Literature

Leaving the Atocha Station

Isabel Cowley reviews Ben Lerner’s Leaving the Atocha Station, a book comprised of moments lost in translation

It is the autumn of 2003 and Adam Gordon – the narrator of Ben Lerner’s debut novel – is living in Madrid on a prestigious, undeserved poetry fellowship, pretending to write a long poem about the Spanish Civil War. Adam knows almost nothing about Spain’s poetry (and less about its history) and has come to Madrid to escape the inescapable shame of his own American-ness, “as if I were a writer in flight from a repressive regime, rather than one of its most fraudulent grantees”. Whilst in Madrid, Adam alternates prescribed anti-depressants with hash and espresso, reads John Ashbery and the New York Times online, and tries and fails to fall in love with two Spanish women – neither of whom take him seriously.

Traditionally the bildungsroman iss the tale of a young man reaching towards maturity, but at the beginning of Leaving The Atocha Station Adam is unravelling. In the first five pages he inadvertently smirks his way through a tale of bereavement, is punched in the face, and then tries to atone for both by saying that his mother has recently died (she hasn’t).

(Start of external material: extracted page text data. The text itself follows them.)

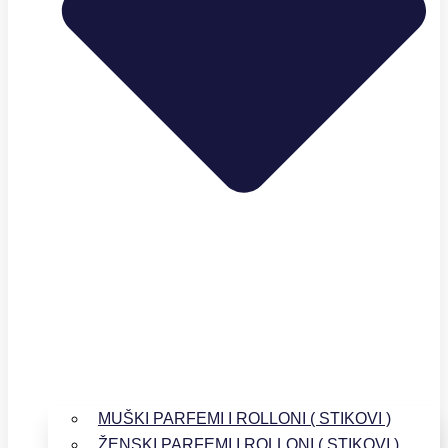
MUŠKI PARFEMI I ROLLONI ( STIKOVI )
ŽENSKI PARFEMI I ROLLONI ( STIKOVI )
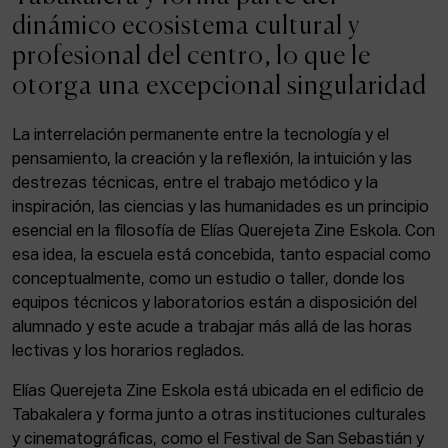
ACTUALIDAD
dinámico ecosistema cultural y
profesional del centro, lo que le
Admisión
otorga una excepcional singularidad
Intranet
EUS
ESP
ENG
La interrelación permanente entre la tecnología y el
pensamiento, la creación y la reflexión, la intuición y las
destrezas técnicas, entre el trabajo metódico y la
inspiración, las ciencias y las humanidades es un principio
Facebook
Equis
Instagram
esencial en la filosofía de Elías Querejeta Zine Eskola. Con
esa idea, la escuela está concebida, tanto espacial como
© Elías Querejeta Zine Eskola 2026
Tabakalera · Andre zigarrogileak plaza, 1
conceptualmente, como un estudio o taller, donde los
20012 Donostia / San Sebastián
equipos técnicos y laboratorios están a disposición del
T. 0034 943 545 005
alumnado y este acude a trabajar más allá de las horas
E.
info@zine-eskola.eus
lectivas y los horarios reglados.
Elías Querejeta Zine Eskola está ubicada en el edificio de
Tabakalera y forma junto a otras instituciones culturales
y cinematográficas, como el Festival de San Sebastián y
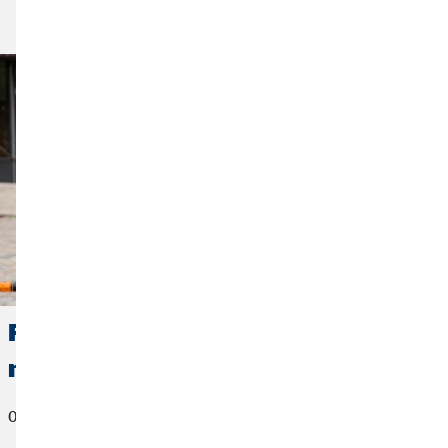
Lire l'article
Financer ses études : comment ça
marche ?
04 mai 2022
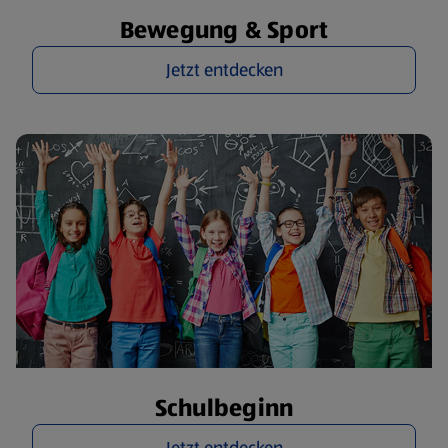
Bewegung & Sport
Jetzt entdecken
Schulbeginn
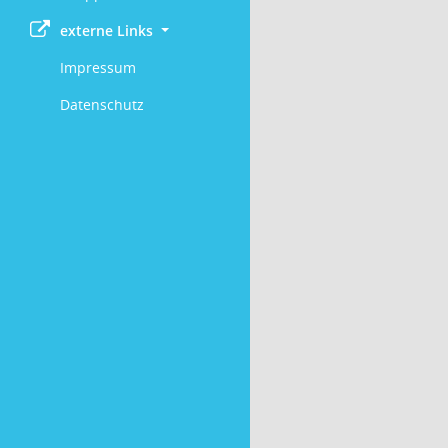
externe Links
Impressum
Datenschutz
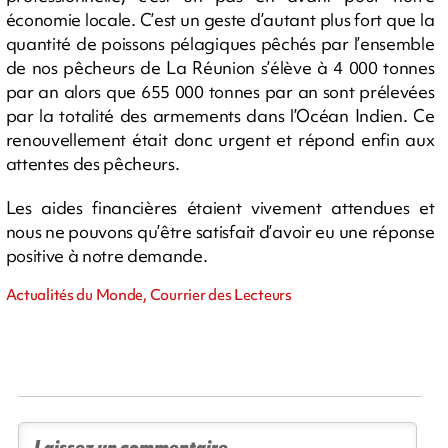
économie locale. C’est un geste d’autant plus fort que la
quantité de poissons pélagiques pêchés par l’ensemble
de nos pêcheurs de La Réunion s’élève à 4 000 tonnes
par an alors que 655 000 tonnes par an sont prélevées
par la totalité des armements dans l’Océan Indien. Ce
renouvellement était donc urgent et répond enfin aux
attentes des pêcheurs.
Les aides financières étaient vivement attendues et
nous ne pouvons qu’être satisfait d’avoir eu une réponse
positive à notre demande.
Actualités du Monde, Courrier des Lecteurs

He follows a weeping stranger around an art gallery, desperately hoping that the man is either insane or insincere because if he is indeed having “a profound experience of art”, then Adam is alone in feeling that reality is “unavailable” and art is irrelevant.

Especially when the literature in question is an epic poem on the Spanish civil war, written by a depressive from Topeka in Kansas. As one of Adam’s girlfriend’s unkindly remarks, “I’m sure the people of Iraq are looking forward to your poem about Franco and his economy.”

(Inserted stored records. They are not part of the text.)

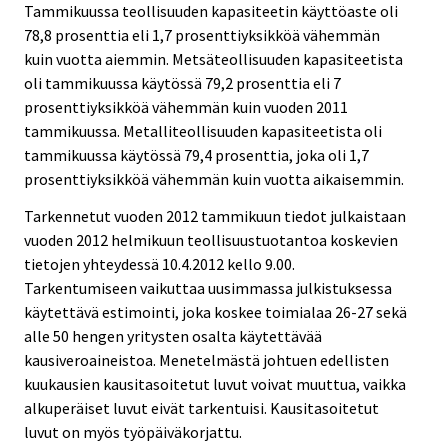
Tammikuussa teollisuuden kapasiteetin käyttöaste oli
78,8 prosenttia eli 1,7 prosenttiyksikköä vähemmän
kuin vuotta aiemmin. Metsäteollisuuden kapasiteetista
oli tammikuussa käytössä 79,2 prosenttia eli 7
prosenttiyksikköä vähemmän kuin vuoden 2011
tammikuussa. Metalliteollisuuden kapasiteetista oli
tammikuussa käytössä 79,4 prosenttia, joka oli 1,7
prosenttiyksikköä vähemmän kuin vuotta aikaisemmin.
Tarkennetut vuoden 2012 tammikuun tiedot julkaistaan
vuoden 2012 helmikuun teollisuustuotantoa koskevien
tietojen yhteydessä 10.4.2012 kello 9.00.
Tarkentumiseen vaikuttaa uusimmassa julkistuksessa
käytettävä estimointi, joka koskee toimialaa 26-27 sekä
alle 50 hengen yritysten osalta käytettävää
kausiveroaineistoa. Menetelmästä johtuen edellisten
kuukausien kausitasoitetut luvut voivat muuttua, vaikka
alkuperäiset luvut eivät tarkentuisi. Kausitasoitetut
luvut on myös työpäiväkorjattu.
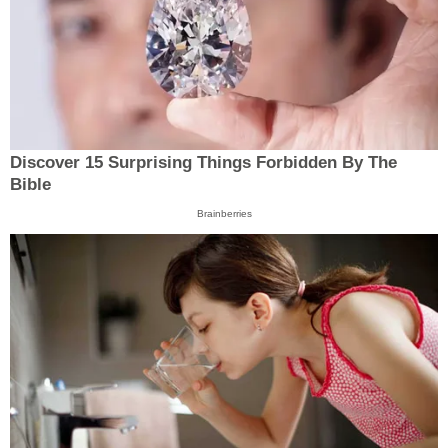
Discover 15 Surprising Things Forbidden By The
Bible
Brainberries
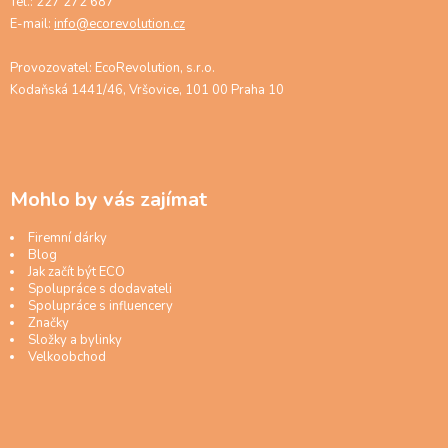
Tel.: 227 272 687
E-mail:
info@ecorevolution.cz
Provozovatel: EcoRevolution, s.r.o.
Kodaňská 1441/46, Vršovice, 101 00 Praha 10
Mohlo by vás zajímat
Firemní dárky
Blog
Jak začít být ECO
Spolupráce s dodavateli
Spolupráce s influencery
Značky
Složky a bylinky
Velkoobchod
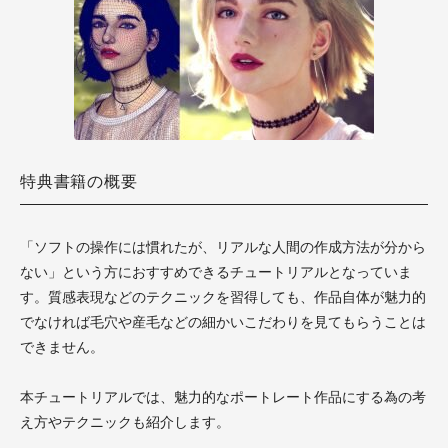
特典書籍の概要
「ソフトの操作には慣れたが、リアルな人間の作成方法が分から
ない」という方におすすめできるチュートリアルとなっていま
す。質感表現などのテクニックを習得しても、作品自体が魅力的
でなければ毛穴や産毛などの細かいこだわりを見てもらうことは
できません。
本チュートリアルでは、魅力的なポートレート作品にする為の考
え方やテクニックも紹介します。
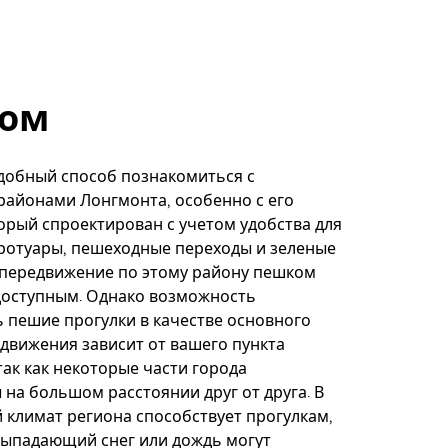
ом
добный способ познакомиться с
айонами Лонгмонта, особенно с его
орый спроектирован с учетом удобства для
ротуары, пешеходные переходы и зеленые
 передвижение по этому району пешком
доступным. Однако возможность
 пешие прогулки в качестве основного
движения зависит от вашего пункта
так как некоторые части города
на большом расстоянии друг от друга. В
 климат региона способствует прогулкам,
выпадающий снег или дождь могут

The question of art and its relevance finally catches up with Adam in the form of a series of emergencies, the first harrowingly communicated via instant messenger, the second – the Madrid Bombings in which 191 people died and thousands more were injured – much closer to home.

“Adam alternates prescribed anti-depressants with hash and espresso, reads John Ashbery and the New York Times online, and tries and fails to fall in love with two Spanish women – neither of whom take him seriously.”

He also ‘writes’ poetry by mistranslating sentences from the work of Spain’s most ubiquitous poet, Federico García Lorca, occasionally exchanging a word for one that sounds similar, and alternating these lines with fragments from old emails. Adam has come to suspect that his personality, like his poetry, is largely fraudulent, a collection of stolen lines, collated at random and dependent on a benevolent listener – usually female – “imbuing my silences, the gaps out of which my Spanish was primarily composed, with tremendous intellectual and aesthetic force”. It is the depths and surfaces of his own fraudulence, rather than the Spanish civil war, that Adam is, paradoxically, researching and the result is very funny; a serious, poignant, slacker-comedy comprised of moments lost in translation and Adam’s own, endless doubts about Adam.

By his own admission – “I was a violent, bipolar, compulsive liar. I was a real American” – Adam should be insufferable, but he isn’t. Rather, Adam is funny, bright, self-deprecating, often genuinely baffled by his own bad behaviour and capable of cutting serious, freewheeling, intellectual insight with bathos. He is also – whether we like it or not – a Foster Wallacian portrait of the artist in the twenty first century: mired in his own postmodernism, clinging to the faded prestige of a dying form, and using that prestige to chat up girls. Through Adam’s doubts, Leaving the Atocha Station asks a serious question about the status of American literature during a period in which America is conducting two wars and rapidly approaching an imminent financial crisis.

In the aftermath of the attack poetry starts to seem more important to Adam – or at least, slightly less redundant – and he begins both to write seriously and to engage with the world around him. The result is a powerful end to a brave, funny novel, which – in the midst of its hero’s comedy of errors – makes an impassioned, convincing case for the continued relevance of trying and failing to create art in a world which can feel like an electronic shadow of itself. Even if, like Adam, all we can do is ‘fail better’, at least we may find some beauty – and a lot of comedy – in the attempt.